News Release

Standard polls on social welfare issues 'nearly worthless,' scholar says

Peer-Reviewed Publication

University of Illinois at Urbana-Champaign, News Bureau



For photo, contact Bill Wiegand: pictures@uiuc.edu

CHAMPAIGN, Ill. -- Although most Americans face hard economic realities every day -- the laws of supply and demand, the price of gasoline -- there is one part of modern life that offers "diplomatic immunity" from price tags and even the most basic economic principles.

That, according to one critic, is the world of public opinion polling, where "an economics-free Shangri-La thrives."

The critic, Robert Weissberg, argues that "with scant exception" conventional survey questions omit actual costs of proposed entitlements and "often avoid anything to do with money, let alone raising taxes." Shunning tangible costs and contexts not only opens the door to "immense mischief and misleading information," Weissberg argues in the most recent issue of The Public Interest, but it also renders the data collected from standard public opinion polling on social welfare "nearly worthless."

In his article, Weissberg identifies the various "la-la land" formats or phraseologies pollsters typically use. One popular format asks if the federal government should spend "more/the same/or less." The problem here is that what respondents consider "more" may differ greatly – "no small issue since most political disputes revolve around how much to expand government largess." The highly respected National Opinion Research Center favors the "too much," "too little" or "about the right amount" of money for federal programs phraseology – again, rarely specifying dollar amounts.

Another format uses "smallish, enticing round numbers," Weissberg wrote. A 1992 Gallup Poll, for example, asked respondents if they personally would be willing to spend $200 yearly to combat air pollution. While this format appears to be more honest, the price tag seemed to be "plucked from thin air," Weissberg noted. "If the Gallup organization had done its arithmetic, interviewees would know that this figure quadrupled the entire EPA budget while boosting the average tax rate 3.6 percent."
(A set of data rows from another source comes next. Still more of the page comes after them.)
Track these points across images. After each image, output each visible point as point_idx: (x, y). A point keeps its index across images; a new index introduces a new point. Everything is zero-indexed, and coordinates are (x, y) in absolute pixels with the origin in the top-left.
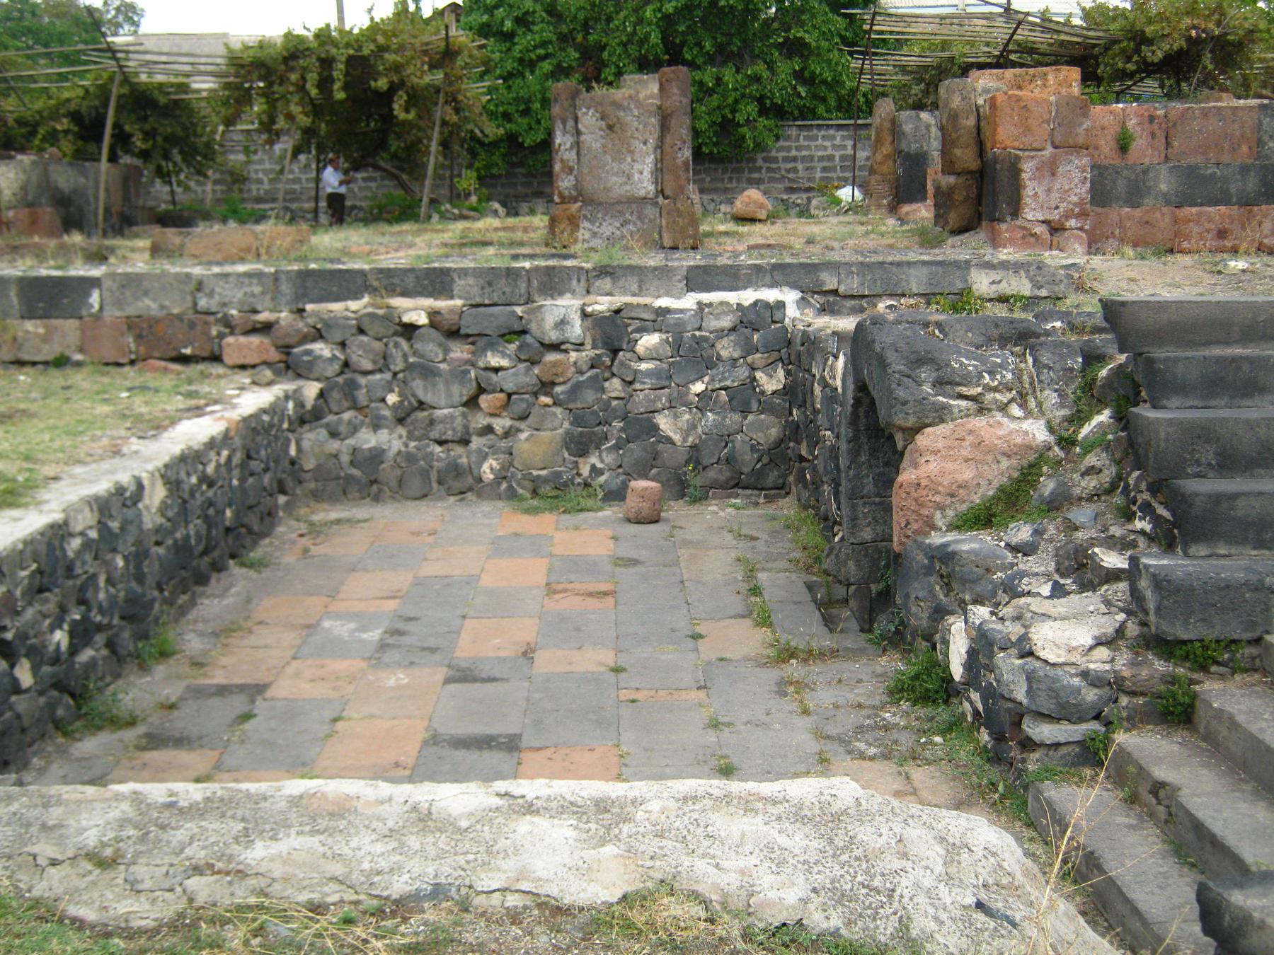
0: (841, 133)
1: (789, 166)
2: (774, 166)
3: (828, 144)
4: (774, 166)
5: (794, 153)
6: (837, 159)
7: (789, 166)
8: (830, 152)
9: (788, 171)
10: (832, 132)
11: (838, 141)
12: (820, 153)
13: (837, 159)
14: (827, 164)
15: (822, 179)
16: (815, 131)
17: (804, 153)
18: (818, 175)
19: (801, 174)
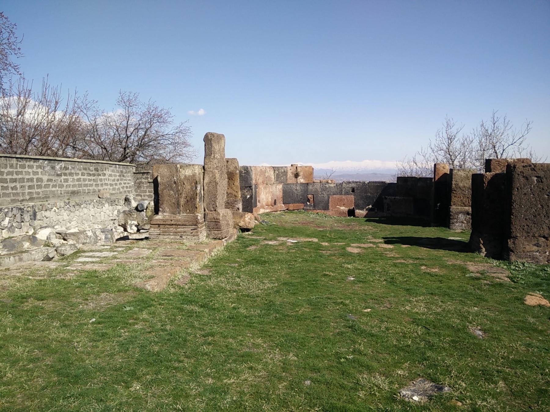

Weissberg, a political scientist at the University of Illinois at Urbana-Champaign, also points out that if such polls are "murky" on financial details, they are "absolutely comatose" on non-monetary costs. Notions like externalities and substitutability -- concepts familiar to most Economics 101 students -- have been "excommunicated from the survey cosmology"; similarly, sub-optimal alternatives are "prohibited," creating "a world only of first choices unbothered by compromise and bargaining."

The consequences of such practices, which are sanctioned as scientific and therefore irrefutable, are serious, Weissberg argues. When pollsters "push aside elementary economics," they are, "engaging in a political act, a coloring of public discourse to achieve an ideological end."

Politically understood, today's polls on social welfare issues are "best likened to 'the house' in gambling," Weissberg wrote. "The advantage is built in, and all perfectly legal according to the industry's rules. The secret is banishing even the most elementary economic principles. When these are conveniently ejected, citizens really do have their Utopia, at least in the pollsters' world."